NewsOPINI

Ketika Gubernur Menjadi Raja: Kritik atas Pelampauan Wewenang Dedi Mulyadi

Penulis : Anonim

Harian Kuningan – Dedi Mulyadi bukan tipe pemimpin yang duduk di belakang meja. Sejak menjabat Gubernur Jawa Barat, gaya blusukan-nya langsung menyita perhatian publik. Ia hadir di tengah rakyat, berbicara langsung, dan mengeksekusi kebijakan tanpa banyak basa-basi. Tapi di balik pujian terhadap ketegasannya, kita mesti bertanya dengan serius: apakah semua yang dilakukan Kang Dedi itu sah secara kewenangan?

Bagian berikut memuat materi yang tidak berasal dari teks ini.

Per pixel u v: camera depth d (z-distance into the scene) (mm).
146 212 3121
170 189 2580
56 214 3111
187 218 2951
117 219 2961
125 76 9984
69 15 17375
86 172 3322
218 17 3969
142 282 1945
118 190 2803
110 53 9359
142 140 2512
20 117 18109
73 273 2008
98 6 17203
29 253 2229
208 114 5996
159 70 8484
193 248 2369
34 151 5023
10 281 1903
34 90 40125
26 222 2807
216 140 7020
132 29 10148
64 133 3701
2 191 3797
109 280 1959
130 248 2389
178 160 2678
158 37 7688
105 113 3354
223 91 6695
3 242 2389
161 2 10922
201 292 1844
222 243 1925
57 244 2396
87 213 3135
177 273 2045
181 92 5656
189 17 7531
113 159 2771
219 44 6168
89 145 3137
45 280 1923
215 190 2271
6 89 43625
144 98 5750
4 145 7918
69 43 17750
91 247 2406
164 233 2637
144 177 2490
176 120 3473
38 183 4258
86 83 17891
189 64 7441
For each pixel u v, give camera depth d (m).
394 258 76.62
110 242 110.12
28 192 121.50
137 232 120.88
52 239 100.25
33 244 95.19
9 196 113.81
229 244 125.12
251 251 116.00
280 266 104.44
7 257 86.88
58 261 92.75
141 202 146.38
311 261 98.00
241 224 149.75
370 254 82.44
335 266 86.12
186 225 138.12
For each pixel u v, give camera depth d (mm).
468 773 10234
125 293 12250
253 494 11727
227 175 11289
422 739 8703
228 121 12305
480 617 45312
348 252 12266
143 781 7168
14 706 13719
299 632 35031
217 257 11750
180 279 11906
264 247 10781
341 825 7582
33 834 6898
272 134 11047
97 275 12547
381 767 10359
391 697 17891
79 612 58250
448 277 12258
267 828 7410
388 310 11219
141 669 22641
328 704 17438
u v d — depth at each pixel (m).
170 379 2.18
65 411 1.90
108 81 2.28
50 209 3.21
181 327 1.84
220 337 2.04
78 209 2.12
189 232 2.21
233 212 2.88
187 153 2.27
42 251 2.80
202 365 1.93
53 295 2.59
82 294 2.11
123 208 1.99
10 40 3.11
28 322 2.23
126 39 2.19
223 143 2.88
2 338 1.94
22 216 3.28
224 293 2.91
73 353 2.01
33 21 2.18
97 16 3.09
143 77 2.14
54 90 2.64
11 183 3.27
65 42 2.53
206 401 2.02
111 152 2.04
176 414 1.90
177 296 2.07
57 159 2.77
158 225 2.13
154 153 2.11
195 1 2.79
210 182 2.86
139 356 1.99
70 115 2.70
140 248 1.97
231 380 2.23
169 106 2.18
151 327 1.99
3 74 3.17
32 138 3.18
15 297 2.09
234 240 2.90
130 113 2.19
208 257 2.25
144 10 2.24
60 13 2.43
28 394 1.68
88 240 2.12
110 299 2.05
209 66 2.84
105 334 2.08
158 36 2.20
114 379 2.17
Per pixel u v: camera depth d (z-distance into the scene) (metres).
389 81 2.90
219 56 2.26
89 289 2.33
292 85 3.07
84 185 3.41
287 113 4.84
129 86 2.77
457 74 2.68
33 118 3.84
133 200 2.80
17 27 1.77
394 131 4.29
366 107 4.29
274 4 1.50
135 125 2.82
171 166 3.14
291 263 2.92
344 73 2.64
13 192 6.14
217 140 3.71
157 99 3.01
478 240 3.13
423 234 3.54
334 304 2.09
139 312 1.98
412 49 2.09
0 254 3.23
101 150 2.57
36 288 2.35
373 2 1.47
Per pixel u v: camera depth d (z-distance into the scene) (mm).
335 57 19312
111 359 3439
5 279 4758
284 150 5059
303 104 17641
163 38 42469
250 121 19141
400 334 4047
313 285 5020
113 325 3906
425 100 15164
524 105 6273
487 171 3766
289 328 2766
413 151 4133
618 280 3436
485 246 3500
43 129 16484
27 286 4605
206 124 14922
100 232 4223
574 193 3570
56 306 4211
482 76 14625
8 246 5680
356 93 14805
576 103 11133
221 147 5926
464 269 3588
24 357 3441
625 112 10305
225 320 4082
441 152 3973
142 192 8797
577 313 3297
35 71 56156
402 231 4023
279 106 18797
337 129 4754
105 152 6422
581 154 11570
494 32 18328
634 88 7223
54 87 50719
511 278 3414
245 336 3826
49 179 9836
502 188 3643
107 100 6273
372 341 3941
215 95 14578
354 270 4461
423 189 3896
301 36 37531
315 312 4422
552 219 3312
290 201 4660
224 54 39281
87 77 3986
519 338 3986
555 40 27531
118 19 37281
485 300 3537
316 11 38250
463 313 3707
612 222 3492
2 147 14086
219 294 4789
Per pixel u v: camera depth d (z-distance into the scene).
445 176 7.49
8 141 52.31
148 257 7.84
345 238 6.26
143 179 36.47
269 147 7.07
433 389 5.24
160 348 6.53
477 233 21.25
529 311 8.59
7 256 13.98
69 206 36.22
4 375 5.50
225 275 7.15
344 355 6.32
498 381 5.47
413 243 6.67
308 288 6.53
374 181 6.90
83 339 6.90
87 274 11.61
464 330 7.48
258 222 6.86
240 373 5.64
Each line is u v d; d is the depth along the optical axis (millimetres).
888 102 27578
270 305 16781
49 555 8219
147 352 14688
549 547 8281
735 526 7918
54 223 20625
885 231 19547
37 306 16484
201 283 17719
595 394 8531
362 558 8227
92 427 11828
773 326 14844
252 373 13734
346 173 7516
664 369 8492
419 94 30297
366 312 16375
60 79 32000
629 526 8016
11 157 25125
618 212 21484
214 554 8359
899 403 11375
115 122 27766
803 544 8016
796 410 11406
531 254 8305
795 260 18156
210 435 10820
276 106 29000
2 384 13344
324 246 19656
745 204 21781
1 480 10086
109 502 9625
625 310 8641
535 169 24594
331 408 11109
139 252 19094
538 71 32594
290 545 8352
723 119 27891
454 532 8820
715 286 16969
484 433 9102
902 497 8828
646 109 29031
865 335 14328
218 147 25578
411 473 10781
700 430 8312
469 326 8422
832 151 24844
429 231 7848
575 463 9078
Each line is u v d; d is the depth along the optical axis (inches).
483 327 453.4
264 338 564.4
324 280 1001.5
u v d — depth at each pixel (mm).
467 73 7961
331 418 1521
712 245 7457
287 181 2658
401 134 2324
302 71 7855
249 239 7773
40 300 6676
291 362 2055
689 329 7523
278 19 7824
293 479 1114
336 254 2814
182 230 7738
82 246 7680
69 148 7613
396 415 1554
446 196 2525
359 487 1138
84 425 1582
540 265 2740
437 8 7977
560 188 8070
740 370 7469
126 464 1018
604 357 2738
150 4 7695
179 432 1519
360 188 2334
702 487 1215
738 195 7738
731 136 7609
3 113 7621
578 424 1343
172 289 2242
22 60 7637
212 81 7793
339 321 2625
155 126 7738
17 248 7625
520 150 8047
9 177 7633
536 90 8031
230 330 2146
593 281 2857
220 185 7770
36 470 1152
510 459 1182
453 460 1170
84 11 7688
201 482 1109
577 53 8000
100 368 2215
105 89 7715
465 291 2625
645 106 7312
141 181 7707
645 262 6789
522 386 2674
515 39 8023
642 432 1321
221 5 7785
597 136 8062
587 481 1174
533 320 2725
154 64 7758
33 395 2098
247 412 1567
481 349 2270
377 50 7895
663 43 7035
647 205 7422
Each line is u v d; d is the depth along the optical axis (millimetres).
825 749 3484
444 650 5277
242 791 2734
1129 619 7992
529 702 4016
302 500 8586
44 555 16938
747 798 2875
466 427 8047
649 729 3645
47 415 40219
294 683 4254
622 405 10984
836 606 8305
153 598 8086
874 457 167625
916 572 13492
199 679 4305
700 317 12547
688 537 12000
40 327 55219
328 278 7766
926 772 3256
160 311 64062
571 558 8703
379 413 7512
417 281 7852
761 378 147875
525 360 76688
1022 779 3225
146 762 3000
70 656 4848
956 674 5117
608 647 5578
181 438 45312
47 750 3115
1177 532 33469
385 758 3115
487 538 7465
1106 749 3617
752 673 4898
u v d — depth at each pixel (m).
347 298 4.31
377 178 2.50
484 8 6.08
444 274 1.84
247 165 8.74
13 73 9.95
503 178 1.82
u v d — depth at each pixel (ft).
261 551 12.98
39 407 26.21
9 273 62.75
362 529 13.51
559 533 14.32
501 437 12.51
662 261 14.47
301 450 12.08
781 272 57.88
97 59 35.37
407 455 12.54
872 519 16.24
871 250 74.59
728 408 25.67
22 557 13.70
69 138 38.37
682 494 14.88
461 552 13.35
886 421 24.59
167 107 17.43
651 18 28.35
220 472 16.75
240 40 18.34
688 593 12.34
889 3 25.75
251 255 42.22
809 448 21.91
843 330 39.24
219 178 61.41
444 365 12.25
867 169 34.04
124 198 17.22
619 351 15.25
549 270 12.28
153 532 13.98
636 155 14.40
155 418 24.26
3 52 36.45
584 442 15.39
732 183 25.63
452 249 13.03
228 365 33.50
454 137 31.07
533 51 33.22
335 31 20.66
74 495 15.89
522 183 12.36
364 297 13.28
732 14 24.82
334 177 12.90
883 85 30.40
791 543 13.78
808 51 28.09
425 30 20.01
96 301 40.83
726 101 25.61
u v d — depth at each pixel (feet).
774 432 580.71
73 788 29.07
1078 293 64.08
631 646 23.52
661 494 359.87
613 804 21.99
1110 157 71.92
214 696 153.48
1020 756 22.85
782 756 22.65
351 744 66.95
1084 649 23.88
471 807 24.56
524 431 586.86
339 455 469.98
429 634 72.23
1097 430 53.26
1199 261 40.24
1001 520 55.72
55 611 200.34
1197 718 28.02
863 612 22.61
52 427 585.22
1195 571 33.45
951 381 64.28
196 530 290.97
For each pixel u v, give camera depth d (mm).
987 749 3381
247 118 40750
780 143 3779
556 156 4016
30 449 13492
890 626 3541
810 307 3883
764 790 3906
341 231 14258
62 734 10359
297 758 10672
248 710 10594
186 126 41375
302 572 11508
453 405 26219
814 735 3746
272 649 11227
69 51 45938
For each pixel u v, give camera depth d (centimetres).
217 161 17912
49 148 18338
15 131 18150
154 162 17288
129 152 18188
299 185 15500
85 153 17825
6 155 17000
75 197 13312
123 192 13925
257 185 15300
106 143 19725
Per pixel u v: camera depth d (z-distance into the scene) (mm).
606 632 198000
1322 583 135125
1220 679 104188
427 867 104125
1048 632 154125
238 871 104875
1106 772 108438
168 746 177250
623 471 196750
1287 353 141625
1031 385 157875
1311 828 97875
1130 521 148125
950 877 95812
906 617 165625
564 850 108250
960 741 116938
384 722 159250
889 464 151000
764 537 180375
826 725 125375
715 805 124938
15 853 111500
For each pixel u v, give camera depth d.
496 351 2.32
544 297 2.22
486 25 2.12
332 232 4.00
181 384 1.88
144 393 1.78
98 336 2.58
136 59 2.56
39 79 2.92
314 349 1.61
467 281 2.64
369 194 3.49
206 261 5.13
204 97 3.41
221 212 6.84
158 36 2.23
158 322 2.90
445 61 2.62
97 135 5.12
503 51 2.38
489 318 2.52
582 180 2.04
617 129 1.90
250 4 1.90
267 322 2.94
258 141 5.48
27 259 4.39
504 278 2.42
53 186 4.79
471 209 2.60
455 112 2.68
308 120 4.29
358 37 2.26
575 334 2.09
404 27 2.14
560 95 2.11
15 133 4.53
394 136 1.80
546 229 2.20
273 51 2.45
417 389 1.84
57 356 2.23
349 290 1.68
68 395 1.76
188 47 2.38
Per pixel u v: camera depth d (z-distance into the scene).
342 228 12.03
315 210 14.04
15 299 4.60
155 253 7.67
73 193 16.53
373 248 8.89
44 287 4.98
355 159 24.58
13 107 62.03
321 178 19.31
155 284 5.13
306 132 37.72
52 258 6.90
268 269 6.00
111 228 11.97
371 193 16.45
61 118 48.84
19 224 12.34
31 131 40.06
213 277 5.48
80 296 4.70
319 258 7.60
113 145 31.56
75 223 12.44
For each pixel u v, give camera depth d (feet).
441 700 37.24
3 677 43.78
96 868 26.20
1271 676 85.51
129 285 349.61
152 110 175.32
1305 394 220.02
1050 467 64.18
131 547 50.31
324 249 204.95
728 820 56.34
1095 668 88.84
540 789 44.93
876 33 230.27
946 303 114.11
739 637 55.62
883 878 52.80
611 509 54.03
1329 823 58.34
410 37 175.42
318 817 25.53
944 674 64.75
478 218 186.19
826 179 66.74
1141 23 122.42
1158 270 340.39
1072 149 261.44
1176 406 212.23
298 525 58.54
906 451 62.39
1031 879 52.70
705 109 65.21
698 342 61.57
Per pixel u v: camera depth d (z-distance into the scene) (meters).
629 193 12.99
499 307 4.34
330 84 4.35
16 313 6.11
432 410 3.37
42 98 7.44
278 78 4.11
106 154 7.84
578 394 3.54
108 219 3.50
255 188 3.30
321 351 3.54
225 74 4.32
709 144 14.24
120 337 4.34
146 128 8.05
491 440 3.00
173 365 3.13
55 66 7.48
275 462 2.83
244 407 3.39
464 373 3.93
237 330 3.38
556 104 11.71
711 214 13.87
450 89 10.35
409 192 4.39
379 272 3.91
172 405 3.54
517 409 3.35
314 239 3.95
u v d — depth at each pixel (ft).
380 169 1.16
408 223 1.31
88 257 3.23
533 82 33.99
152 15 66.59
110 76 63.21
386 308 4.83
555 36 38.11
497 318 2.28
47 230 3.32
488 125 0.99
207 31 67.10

Sistem pemerintahan kita bukan milik satu orang. Indonesia adalah negara hukum. Otonomi daerah dibentuk bukan untuk dipimpin dari satu komando provinsi, tapi dari kerja bersama antara pusat, provinsi, dan kabupaten/kota. Ketika seorang gubernur mulai mengatur sampai urusan operasional sekolah dasar dan menertibkan trotoar kota, maka alarm demokrasi patut dibunyikan.

Dedi Mulyadi Rajanya Surat Edaran, bukanya bikin Pergub

Dalam berbagai kebijakan yang kontroversial—mulai dari jam masuk sekolah pagi, penghapusan PR, hingga larangan pelajar keluar malam—Dedi Mulyadi memilih menggunakan Surat Edaran (SE) ketimbang menyusun Peraturan Gubernur (Pergub) sebagai dasar hukum.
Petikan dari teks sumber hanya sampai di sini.